Viel von dem Scheiß, den die Regierung gerade macht, regt mich nicht weiter auf. Gut führt die nächste Regierung halt die telefonische Krankschreibung wieder ein (exemplarisch für diverse Regelungen). Aber zwei Dinge machen mich fertig: Die Existenzen von Menschen, die in der Grundsicherung auf Null runter sanktioniert werden, und vor allem die haarsträubenden Fehlentscheidungen den CO2-Ausstoß und das Klima betreffend. Das wird einfach nicht wieder gut zu machen sein.
Nächste Umdrehung: Support-Chat mit "echten Menschen" fühlt sich an wie ein KI-Chatbot, weil die echten Menschen ihre Antworten ganz offensichtlich von einem LLM formulieren lassen. (Wahrscheinlich müssen die armen Schweine jetzt noch mehr Kunden-Chats gleichzeitig jonglieren...)

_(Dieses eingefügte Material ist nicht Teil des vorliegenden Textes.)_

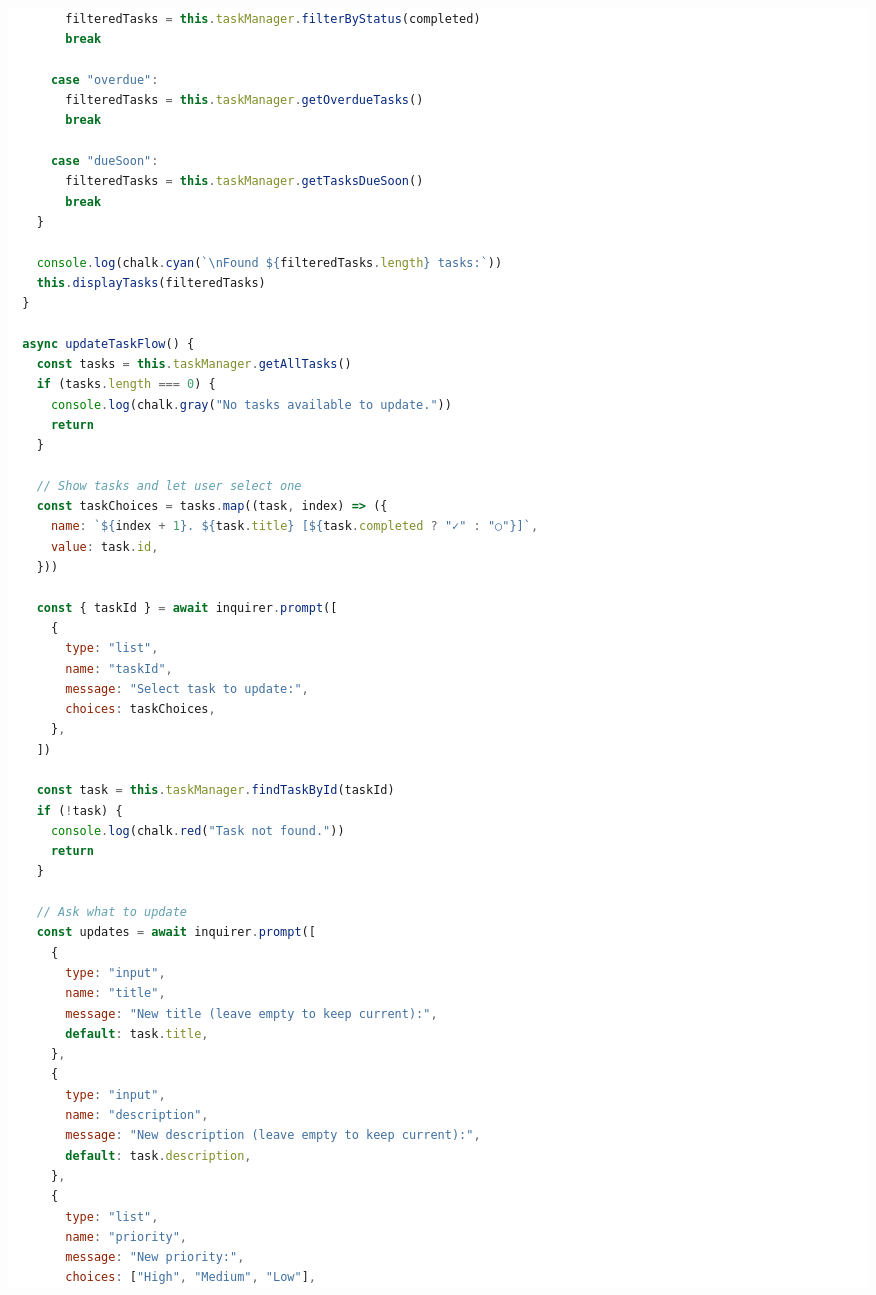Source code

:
 ```javascript
        filteredTasks = this.taskManager.filterByStatus(completed)
        break

      case "overdue":
        filteredTasks = this.taskManager.getOverdueTasks()
        break

      case "dueSoon":
        filteredTasks = this.taskManager.getTasksDueSoon()
        break
    }

    console.log(chalk.cyan(`\nFound ${filteredTasks.length} tasks:`))
    this.displayTasks(filteredTasks)
  }

  async updateTaskFlow() {
    const tasks = this.taskManager.getAllTasks()
    if (tasks.length === 0) {
      console.log(chalk.gray("No tasks available to update."))
      return
    }

    // Show tasks and let user select one
    const taskChoices = tasks.map((task, index) => ({
      name: `${index + 1}. ${task.title} [${task.completed ? "✓" : "○"}]`,
      value: task.id,
    }))

    const { taskId } = await inquirer.prompt([
      {
        type: "list",
        name: "taskId",
        message: "Select task to update:",
        choices: taskChoices,
      },
    ])

    const task = this.taskManager.findTaskById(taskId)
    if (!task) {
      console.log(chalk.red("Task not found."))
      return
    }

    // Ask what to update
    const updates = await inquirer.prompt([
      {
        type: "input",
        name: "title",
        message: "New title (leave empty to keep current):",
        default: task.title,
      },
      {
        type: "input",
        name: "description",
        message: "New description (leave empty to keep current):",
        default: task.description,
      },
      {
        type: "list",
        name: "priority",
        message: "New priority:",
        choices: ["High", "Medium", "Low"],
```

Sehe ich das richtig, dass die Grünen gerade die einzigen sind, die anlässlich der Hitze konkrete Schutzmaßnahmen wie z.B. Stadtbegrünung für die Bevölkerung fordern? Medial entsteht zumindest der Eindruck, als ob sich alle anderen wegducken oder keine politische Haltung zur Hitze habe.
Sagt mal: Wenn die Alten in überhitzten Pflegeheimen kollabieren und die Heimbetreiberïnnen sagen: "Sorry, aber den Umbau können wir uns finanziell nicht leisten", warum genau organisieren wir das eigentlich überhaupt privatwirtschaftlich?